### WRITTEN TASK
Go through the data and copy each line that holds "makes".

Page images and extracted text
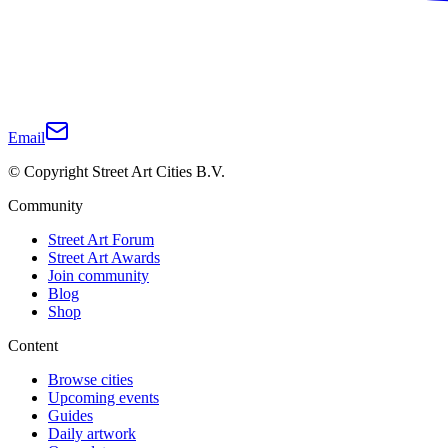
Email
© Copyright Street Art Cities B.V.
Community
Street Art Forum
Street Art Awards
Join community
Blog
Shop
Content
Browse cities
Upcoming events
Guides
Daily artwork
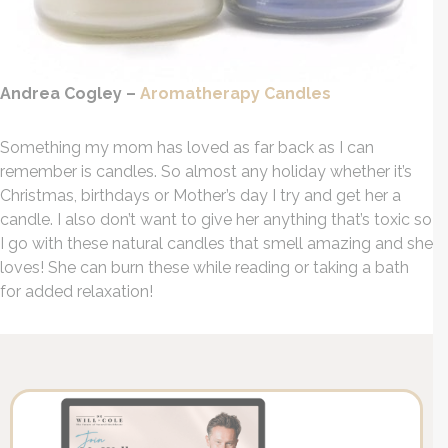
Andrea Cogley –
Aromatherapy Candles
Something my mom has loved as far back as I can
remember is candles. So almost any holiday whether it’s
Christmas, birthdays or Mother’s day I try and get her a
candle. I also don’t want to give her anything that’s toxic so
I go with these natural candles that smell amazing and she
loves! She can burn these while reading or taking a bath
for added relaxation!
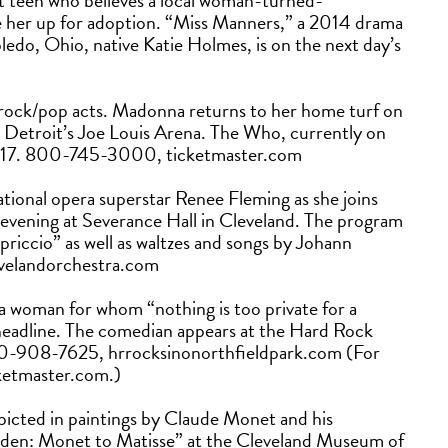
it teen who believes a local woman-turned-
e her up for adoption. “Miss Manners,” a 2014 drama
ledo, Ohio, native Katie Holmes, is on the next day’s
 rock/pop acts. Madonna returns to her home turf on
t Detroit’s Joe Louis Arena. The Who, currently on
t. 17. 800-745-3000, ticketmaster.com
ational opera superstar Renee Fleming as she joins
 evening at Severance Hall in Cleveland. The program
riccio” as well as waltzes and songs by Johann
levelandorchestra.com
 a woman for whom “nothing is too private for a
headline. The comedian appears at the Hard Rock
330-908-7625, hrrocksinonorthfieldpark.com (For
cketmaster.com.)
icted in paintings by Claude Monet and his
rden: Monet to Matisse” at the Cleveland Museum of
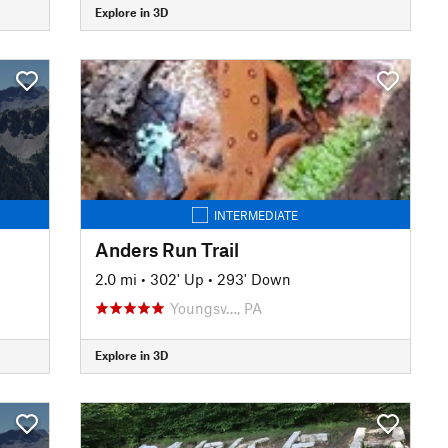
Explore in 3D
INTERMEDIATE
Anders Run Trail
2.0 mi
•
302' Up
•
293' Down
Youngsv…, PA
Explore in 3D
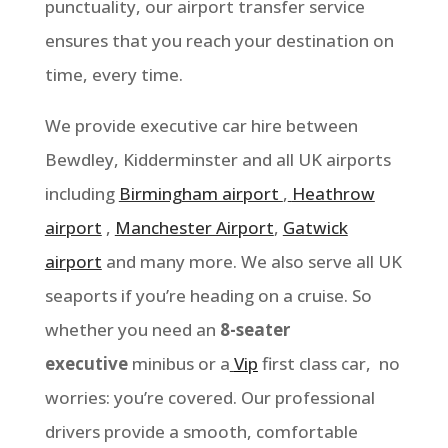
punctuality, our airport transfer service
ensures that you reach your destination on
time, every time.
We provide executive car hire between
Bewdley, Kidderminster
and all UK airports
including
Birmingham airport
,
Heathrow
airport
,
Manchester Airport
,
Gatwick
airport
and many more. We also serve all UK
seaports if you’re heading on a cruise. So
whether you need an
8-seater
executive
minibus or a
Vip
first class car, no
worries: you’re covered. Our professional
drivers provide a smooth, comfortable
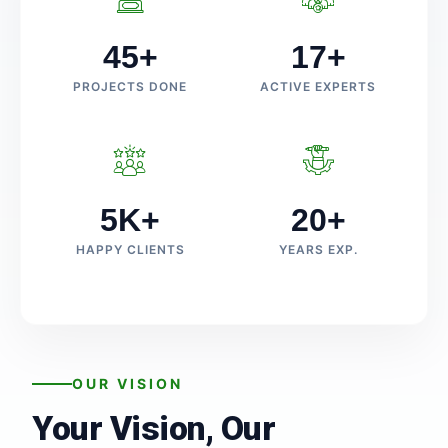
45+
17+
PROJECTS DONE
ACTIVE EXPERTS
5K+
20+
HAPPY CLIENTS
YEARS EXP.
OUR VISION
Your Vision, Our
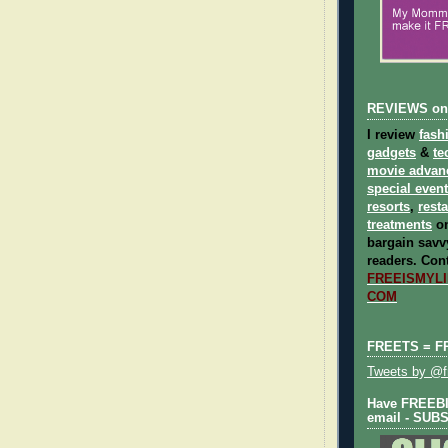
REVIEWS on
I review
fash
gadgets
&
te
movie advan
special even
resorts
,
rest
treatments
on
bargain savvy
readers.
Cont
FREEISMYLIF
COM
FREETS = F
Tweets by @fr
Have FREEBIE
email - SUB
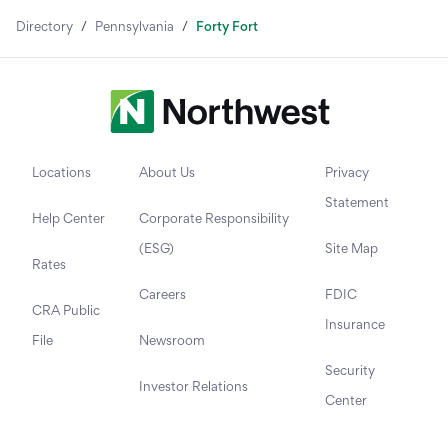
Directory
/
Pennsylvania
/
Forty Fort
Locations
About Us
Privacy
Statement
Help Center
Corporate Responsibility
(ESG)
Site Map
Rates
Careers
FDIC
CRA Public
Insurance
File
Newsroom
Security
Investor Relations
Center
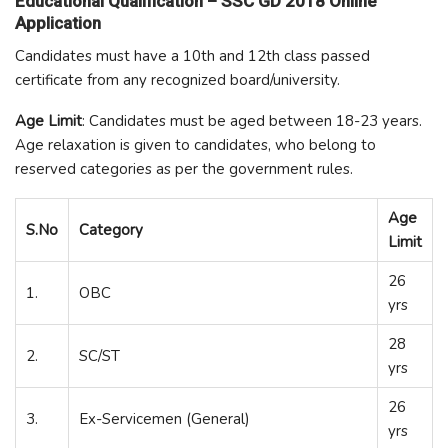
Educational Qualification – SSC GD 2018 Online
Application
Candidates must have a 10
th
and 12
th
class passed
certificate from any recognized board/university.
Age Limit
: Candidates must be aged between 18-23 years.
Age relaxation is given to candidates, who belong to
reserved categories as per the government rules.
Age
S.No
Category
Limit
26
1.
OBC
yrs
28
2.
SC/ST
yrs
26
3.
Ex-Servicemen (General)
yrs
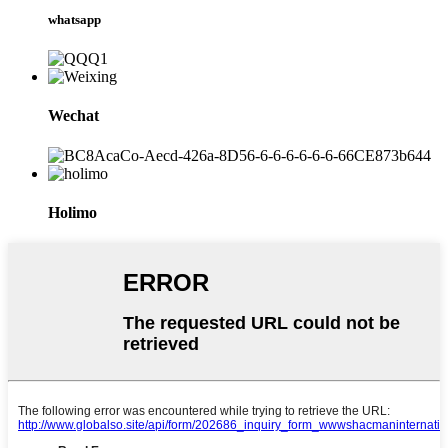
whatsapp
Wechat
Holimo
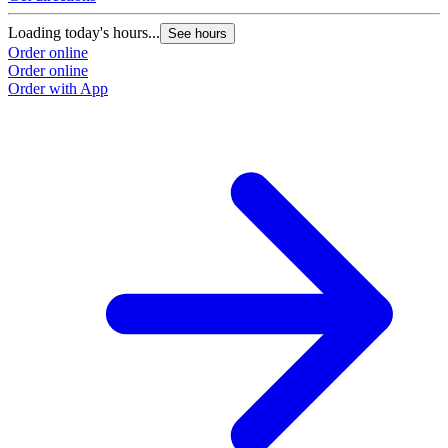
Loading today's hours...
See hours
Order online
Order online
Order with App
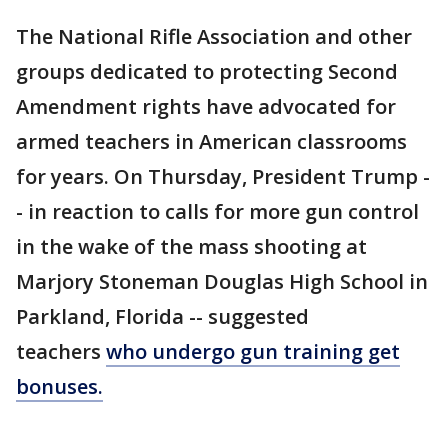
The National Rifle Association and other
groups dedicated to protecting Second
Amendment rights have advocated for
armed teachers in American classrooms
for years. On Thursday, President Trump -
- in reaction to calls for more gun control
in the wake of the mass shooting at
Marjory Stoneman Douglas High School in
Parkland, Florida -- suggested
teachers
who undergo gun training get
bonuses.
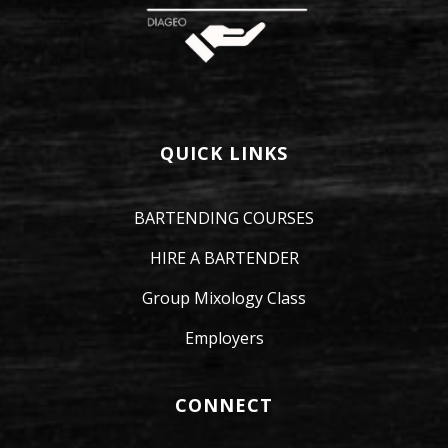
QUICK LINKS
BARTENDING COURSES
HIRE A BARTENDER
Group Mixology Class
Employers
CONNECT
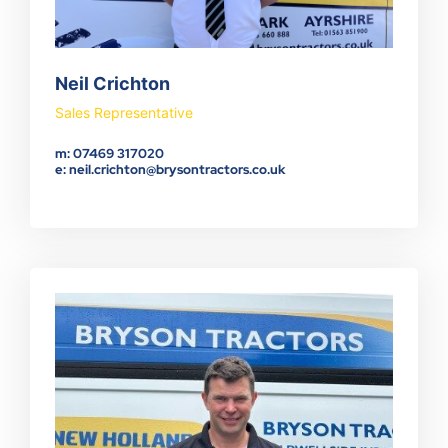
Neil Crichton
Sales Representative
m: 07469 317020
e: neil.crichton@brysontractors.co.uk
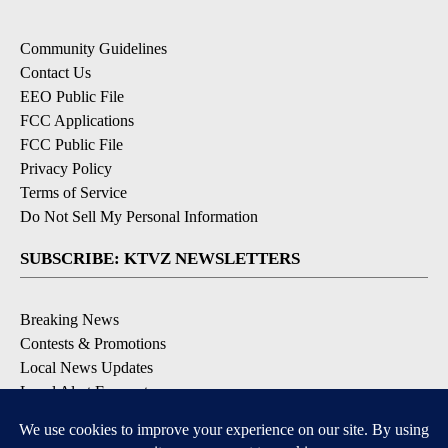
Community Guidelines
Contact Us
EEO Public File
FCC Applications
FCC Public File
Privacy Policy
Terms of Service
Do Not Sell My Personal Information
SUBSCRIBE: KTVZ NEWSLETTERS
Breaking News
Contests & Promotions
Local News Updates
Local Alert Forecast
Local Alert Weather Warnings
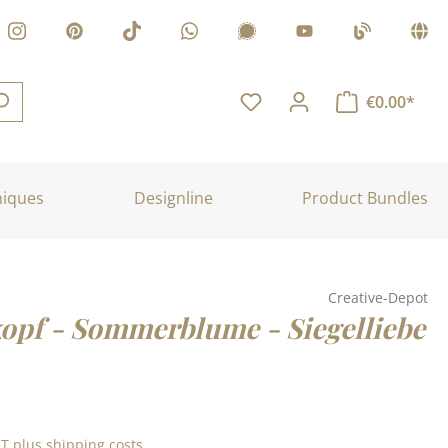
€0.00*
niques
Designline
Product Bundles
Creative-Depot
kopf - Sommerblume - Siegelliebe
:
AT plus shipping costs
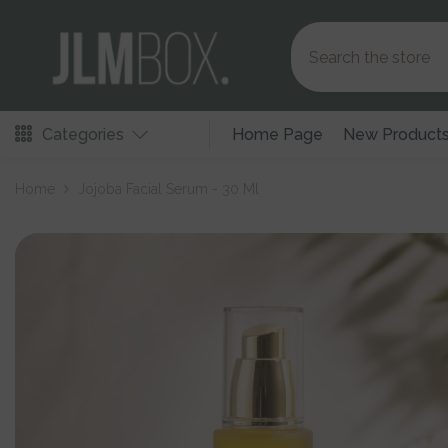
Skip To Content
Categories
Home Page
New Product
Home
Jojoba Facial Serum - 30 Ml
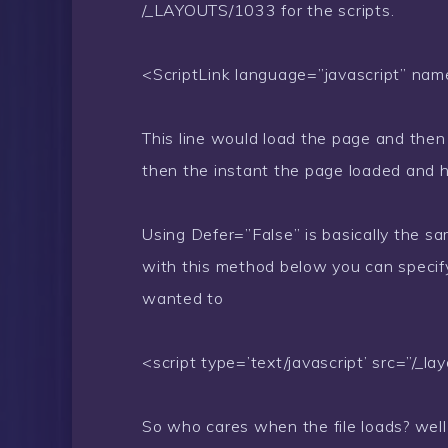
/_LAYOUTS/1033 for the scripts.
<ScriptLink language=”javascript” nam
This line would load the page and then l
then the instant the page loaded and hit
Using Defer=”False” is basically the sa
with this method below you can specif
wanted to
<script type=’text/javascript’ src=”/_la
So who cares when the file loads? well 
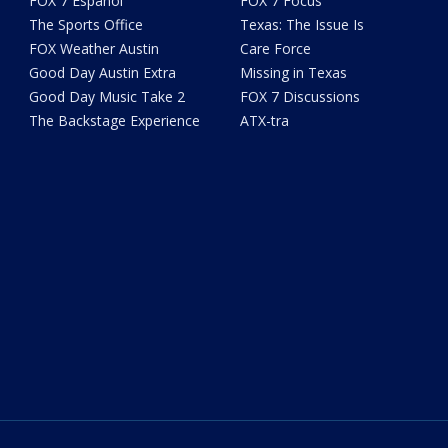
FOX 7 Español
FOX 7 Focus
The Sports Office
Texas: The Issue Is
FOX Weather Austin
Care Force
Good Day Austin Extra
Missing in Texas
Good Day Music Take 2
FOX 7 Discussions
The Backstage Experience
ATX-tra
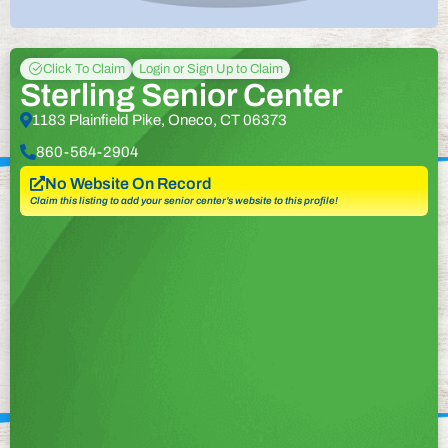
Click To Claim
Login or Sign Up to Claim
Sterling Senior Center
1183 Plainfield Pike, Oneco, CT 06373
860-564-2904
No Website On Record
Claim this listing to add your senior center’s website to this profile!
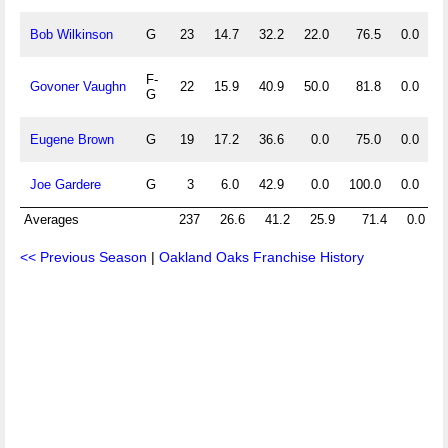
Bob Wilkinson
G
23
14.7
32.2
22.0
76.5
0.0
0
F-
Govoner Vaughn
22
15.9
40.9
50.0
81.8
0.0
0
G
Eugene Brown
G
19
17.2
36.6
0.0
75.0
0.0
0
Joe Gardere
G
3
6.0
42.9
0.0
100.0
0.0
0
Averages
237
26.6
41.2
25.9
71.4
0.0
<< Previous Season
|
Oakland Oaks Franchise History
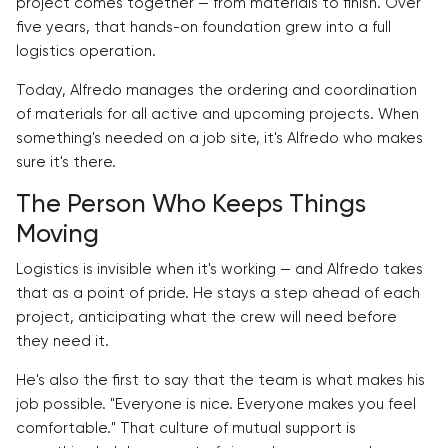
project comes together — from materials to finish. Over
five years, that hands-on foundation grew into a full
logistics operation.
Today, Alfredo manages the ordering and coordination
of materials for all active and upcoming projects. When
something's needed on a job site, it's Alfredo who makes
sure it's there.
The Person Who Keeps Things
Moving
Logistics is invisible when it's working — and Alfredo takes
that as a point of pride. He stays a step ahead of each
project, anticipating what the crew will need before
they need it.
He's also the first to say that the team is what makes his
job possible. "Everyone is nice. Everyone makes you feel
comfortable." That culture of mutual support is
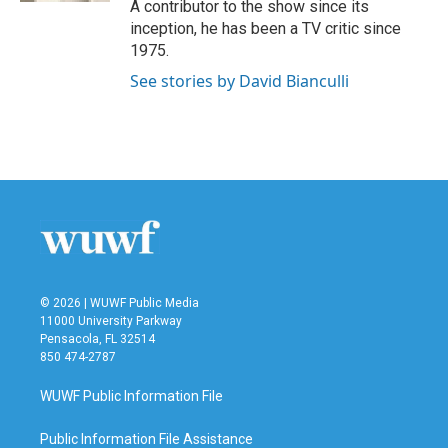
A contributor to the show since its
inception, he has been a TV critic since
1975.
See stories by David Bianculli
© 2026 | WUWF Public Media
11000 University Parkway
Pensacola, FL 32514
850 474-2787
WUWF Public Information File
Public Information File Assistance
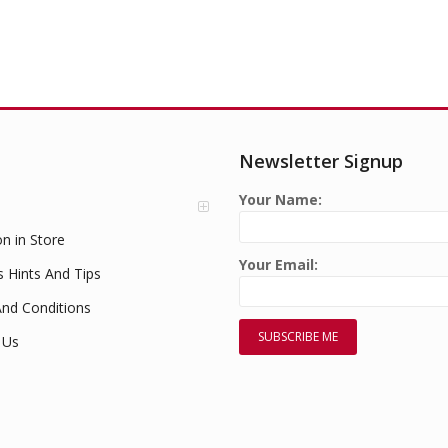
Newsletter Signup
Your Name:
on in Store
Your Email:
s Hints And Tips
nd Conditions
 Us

### OUTPUT
something's needed on a job site, it's Alfredo who makes
He's also the first to say that the team is what makes his
job possible. "Everyone is nice. Everyone makes you feel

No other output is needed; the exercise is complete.